* YOUR GOAL *
Retype the following material word for word and line by line, leaving out the pictures.

* DATA TO EXAMINE *
▼▼▼

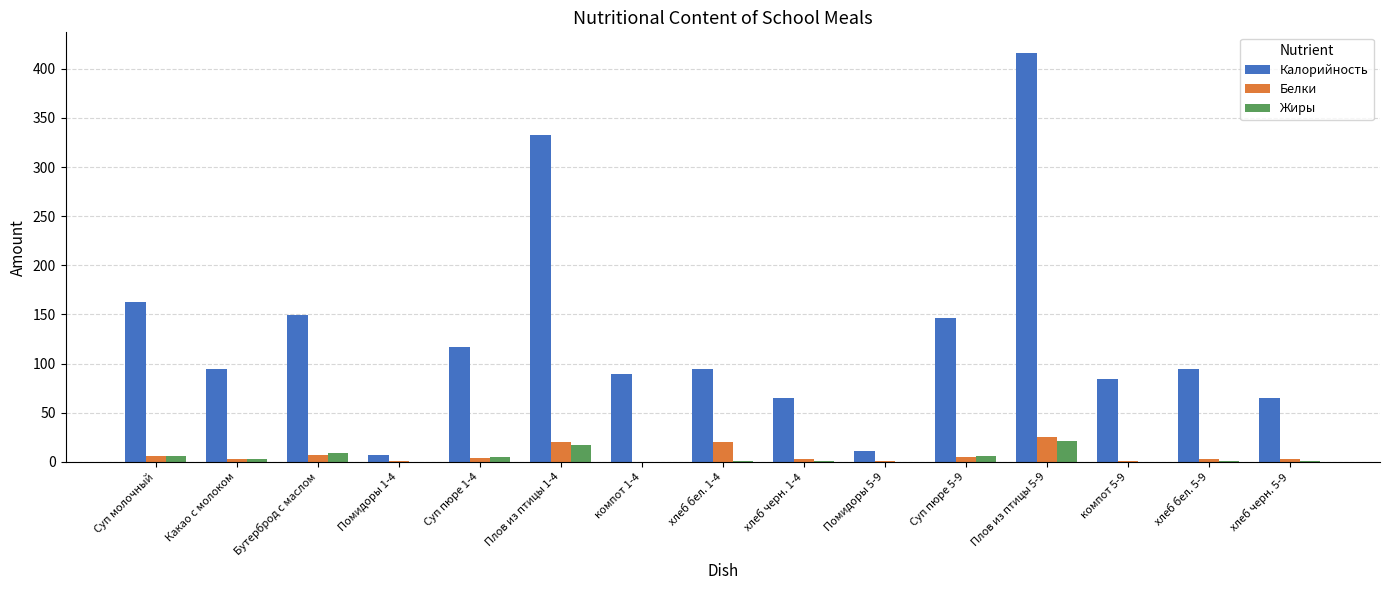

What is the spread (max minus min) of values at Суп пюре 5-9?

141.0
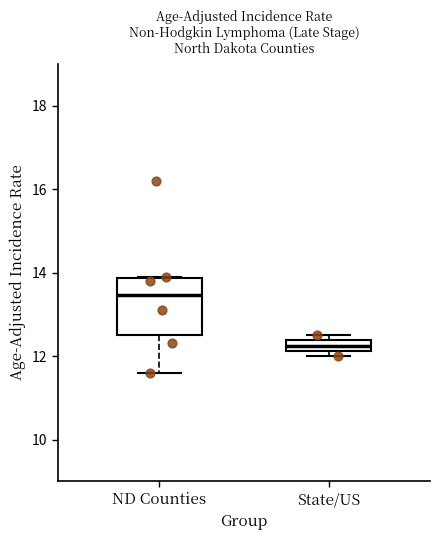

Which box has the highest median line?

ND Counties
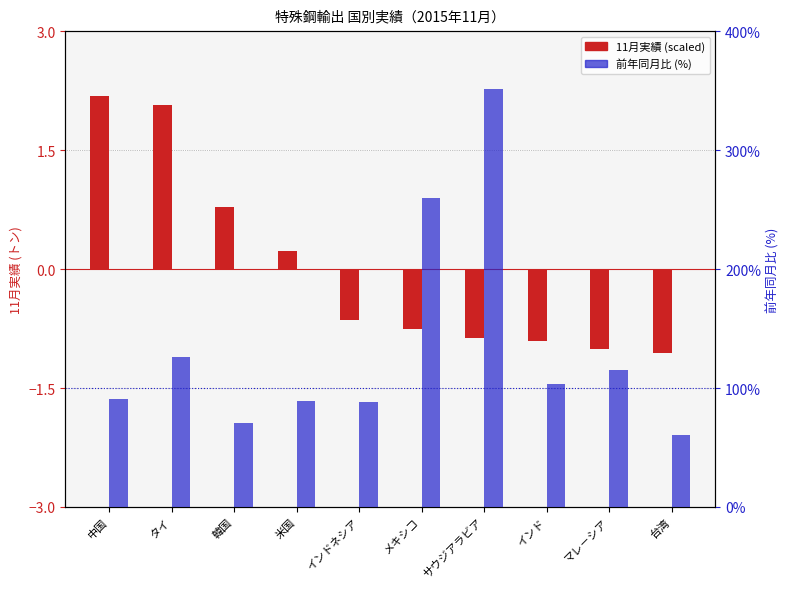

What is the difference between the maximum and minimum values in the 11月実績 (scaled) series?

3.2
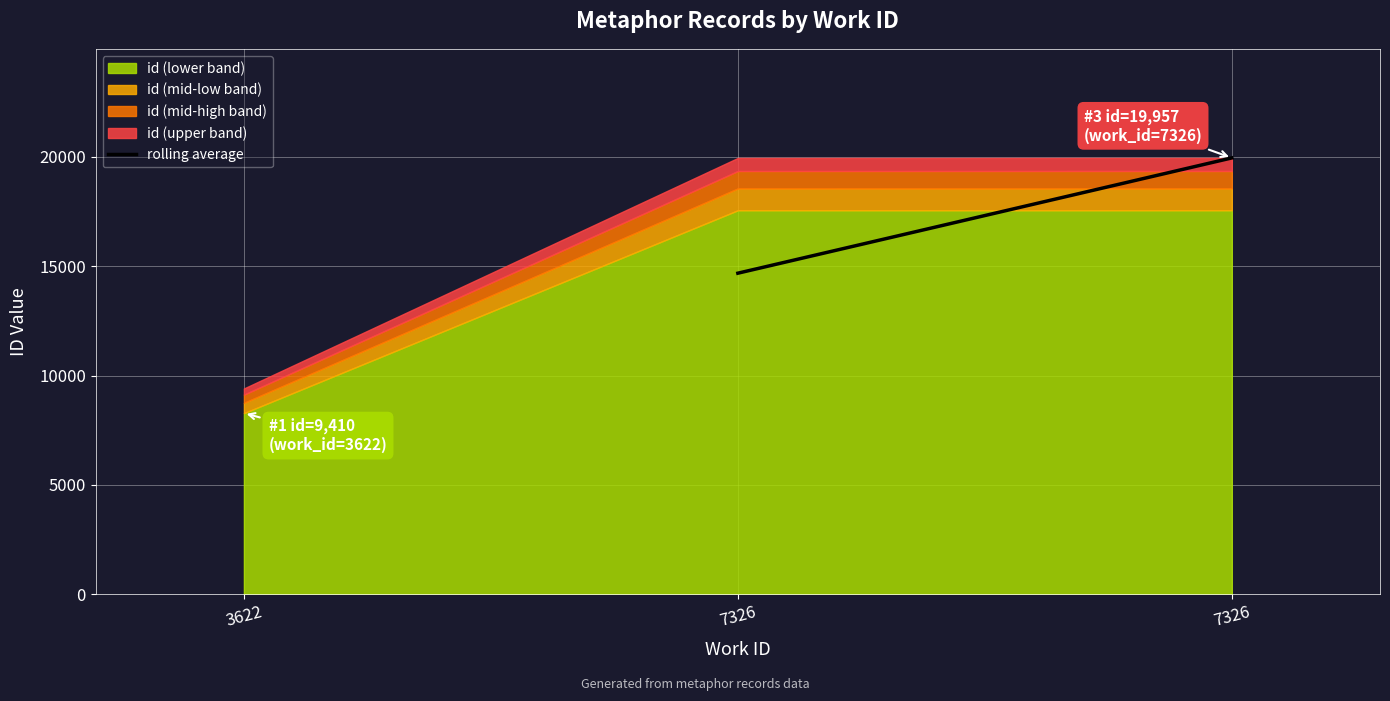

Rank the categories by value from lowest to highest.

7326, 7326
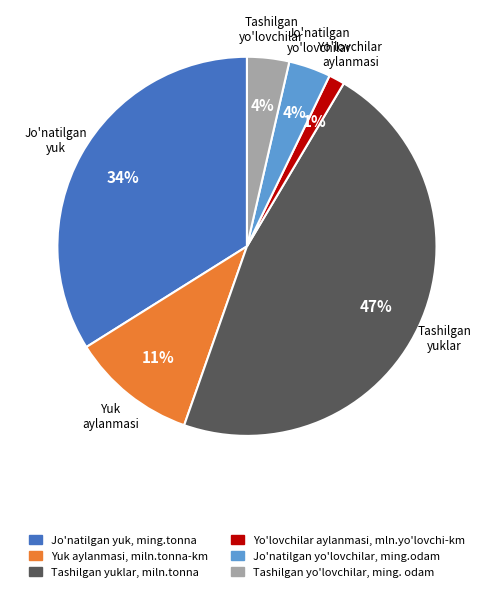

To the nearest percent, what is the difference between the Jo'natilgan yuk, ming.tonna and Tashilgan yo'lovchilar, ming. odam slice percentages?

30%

▲▲▲

* ANSWER FOR THE TASK *
What is the spread (max minus min) of values at Суп пюре 5-9?

141.0

Which box has the highest median line?

ND Counties

What is the difference between the maximum and minimum values in the 11月実績 (scaled) series?

3.2

Rank the categories by value from lowest to highest.

7326, 7326

To the nearest percent, what is the difference between the Jo'natilgan yuk, ming.tonna and Tashilgan yo'lovchilar, ming. odam slice percentages?

30%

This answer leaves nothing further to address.